Re: internationalization/ISO10646 question from MURATA Makoto on 2002-12-25 (ietf-charsets@w3.org from October to December 2002)

From: MURATA Makoto <murata@hokkaido.email.ne.jp>
Date: Wed, 25 Dec 2002 11:51:06 +0900
To: Chris Newman <Chris.Newman@sun.com>
Cc: Marcin Hanclik <mhanclik@poczta.onet.pl>, ietf-charsets@iana.org
Message-id: <20021225113735.8C21.MURATA@hokkaido.email.ne.jp>

On Fri, 06 Dec 2002 13:13:41 -0800
Chris Newman <Chris.Newman@sun.com> wrote:

> 
> UTF-16 is a terrible encoding for interoperability.  There are 3 published 
> non-interoperable variants of UTF-16 (big-endian, little-endian, 
> BOM/switch-endian) and only one of the variants can be auto-detected with 
> any chance of success (and none of them can be auto-detected as well as 
> UTF-8). 

Unfortunately, as far as I know, UTF-8 is not free of such problems.

------------------------------------------------------------------------

→ **What the task requires**
Please reproduce the part of the UTF-16 mailing-list message above from "On Fri, 06 Dec" to "of such problems.", word for word.

------------------------------------------------------------------------

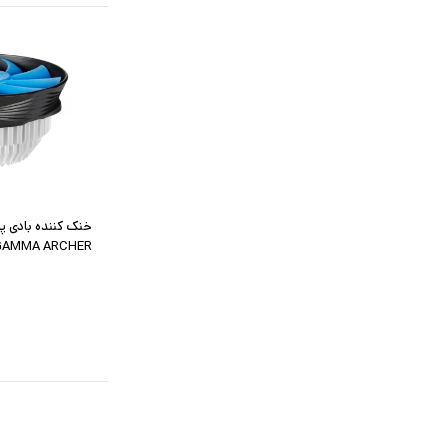
خنک کننده بادی پ
GAMMA ARCHER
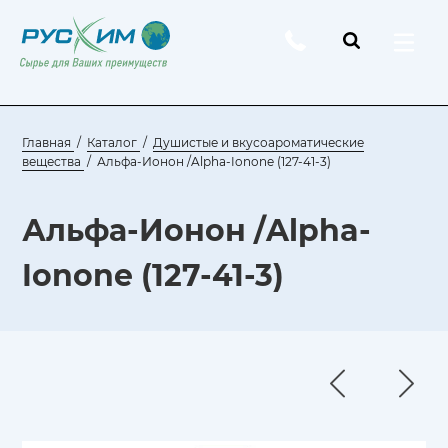
Главная
Каталог
Душистые и вкусоароматические
вещества
Альфа-Ионон /Alpha-Ionone (127-41-3)
Альфа-Ионон /Alpha-
Ionone (127-41-3)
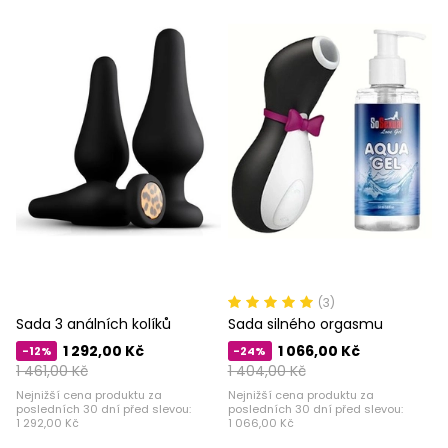
(3)
Sada 3 análních kolíků
Sada silného orgasmu
1 292,00 Kč
1 066,00 Kč
-12%
-24%
1 461,00 Kč
1 404,00 Kč
Nejnižší cena produktu za
Nejnižší cena produktu za
posledních 30 dní před slevou:
posledních 30 dní před slevou:
1 292,00 Kč
1 066,00 Kč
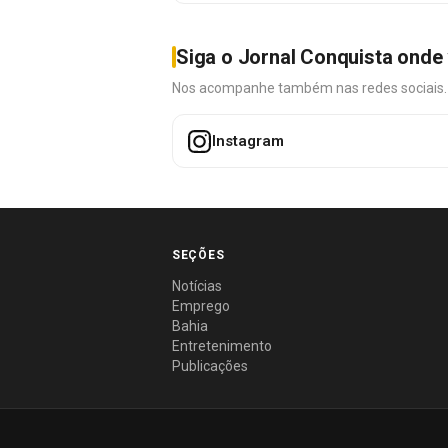
Siga o Jornal Conquista onde 
Nos acompanhe também nas redes sociais. É 
Instagram
SEÇÕES
Notícias
Emprego
Bahia
Entretenimento
Publicações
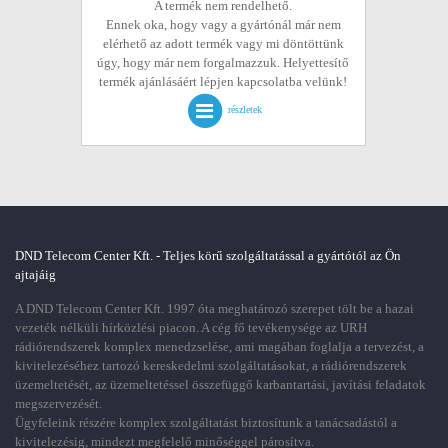
A termék nem rendelhető.
Ennek oka, hogy vagy a gyártónál már nem
elérhető az adott termék vagy mi döntöttünk
úgy, hogy már nem forgalmazzuk. Helyettesítő
termék ajánlásáért lépjen kapcsolatba velünk!
részletek
DND Telecom Center Kft. - Teljes körű szolgáltatással a gyártótól az Ön
ajtajáig
A DND Telecom Center Kft. 1997 óta meghatározó szerepet tölt be a hazai
vezeték nélküli hírközlési piacon. A cég fő tevékenysége az URH
rádiórendszerek komplex menedzselése, ami magában foglalja a tervezést, a
kivitelezéséhez tartozó kereskedelmi szolgáltatásokat, a rádiórendszerek
üzemeltetését, az üzemeltetéssel összefüggő karbantartási, javítási feladatok
megszervezését.
Ügyfeleink részére komplex szolgáltatást biztosítunk a tanácsadástól a
kivitelezésig, mindezt megfelelő minőséggel párosítva.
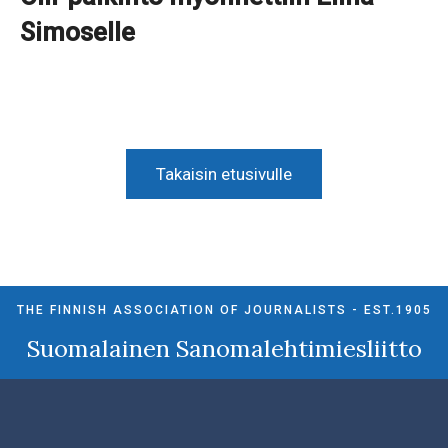
Simoselle
Takaisin etusivulle
THE FINNISH ASSOCIATION OF JOURNALISTS - EST.1905
Suomalainen Sanomalehtimiesliitto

------------------------------------------------------------------------

→ **Response box**
On Fri, 06 Dec 2002 13:13:41 -0800
Chris Newman <Chris.Newman@sun.com> wrote:

> 
> UTF-16 is a terrible encoding for interoperability.  There are 3 published 
> non-interoperable variants of UTF-16 (big-endian, little-endian, 
> BOM/switch-endian) and only one of the variants can be auto-detected with 
> any chance of success (and none of them can be auto-detected as well as 
> UTF-8). 

Unfortunately, as far as I know, UTF-8 is not free of such problems.